- [EXERCISE OBJECTIVE]
Your answer must consist only of the lines from the start of the entries through the line that holds "middle pip: (77, 224)", copied exactly, with no pictures.

※ ※ ※

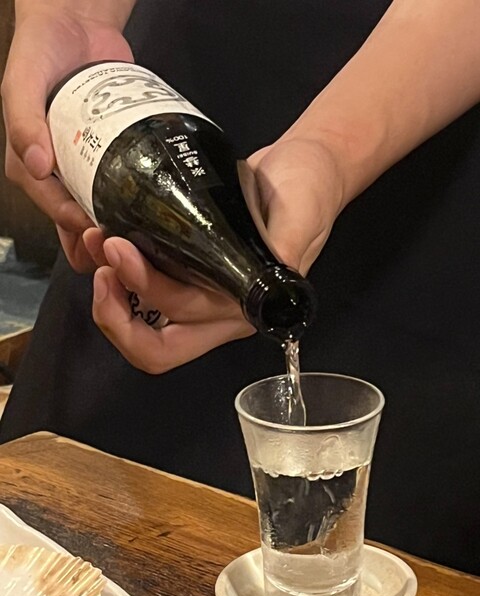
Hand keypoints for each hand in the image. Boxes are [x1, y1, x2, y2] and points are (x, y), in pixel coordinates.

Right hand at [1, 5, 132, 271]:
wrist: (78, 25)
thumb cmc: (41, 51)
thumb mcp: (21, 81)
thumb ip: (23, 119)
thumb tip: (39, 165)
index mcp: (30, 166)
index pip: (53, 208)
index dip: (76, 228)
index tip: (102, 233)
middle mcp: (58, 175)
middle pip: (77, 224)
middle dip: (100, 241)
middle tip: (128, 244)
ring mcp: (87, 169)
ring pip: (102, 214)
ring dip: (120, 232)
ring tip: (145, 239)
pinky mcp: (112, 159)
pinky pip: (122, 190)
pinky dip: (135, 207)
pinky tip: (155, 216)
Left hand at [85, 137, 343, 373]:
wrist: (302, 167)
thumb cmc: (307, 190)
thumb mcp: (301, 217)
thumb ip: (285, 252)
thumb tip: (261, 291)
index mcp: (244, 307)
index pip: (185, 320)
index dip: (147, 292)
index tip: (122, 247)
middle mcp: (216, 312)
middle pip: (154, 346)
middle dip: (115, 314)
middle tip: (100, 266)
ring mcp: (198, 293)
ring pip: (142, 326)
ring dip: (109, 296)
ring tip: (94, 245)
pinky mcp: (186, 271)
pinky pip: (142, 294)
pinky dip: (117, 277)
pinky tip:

※ ※ ※

- [SOLVED EXERCISE]
Hand keypoints for each hand in the image. Boxes are [x1, y1, x2, y2] and points are (x, y), in pixel coordinates.

Right hand at [1, 5, 132, 271]:
wrist: (78, 25)
thumb cmc: (41, 51)
thumb mcp: (21, 81)
thumb ip: (23, 119)
thumb tip: (39, 165)
index mcp: (30, 166)
index pip: (53, 208)
index dip: (76, 228)
index tip: (102, 233)
middle mcp: (58, 175)
middle pip: (77, 224)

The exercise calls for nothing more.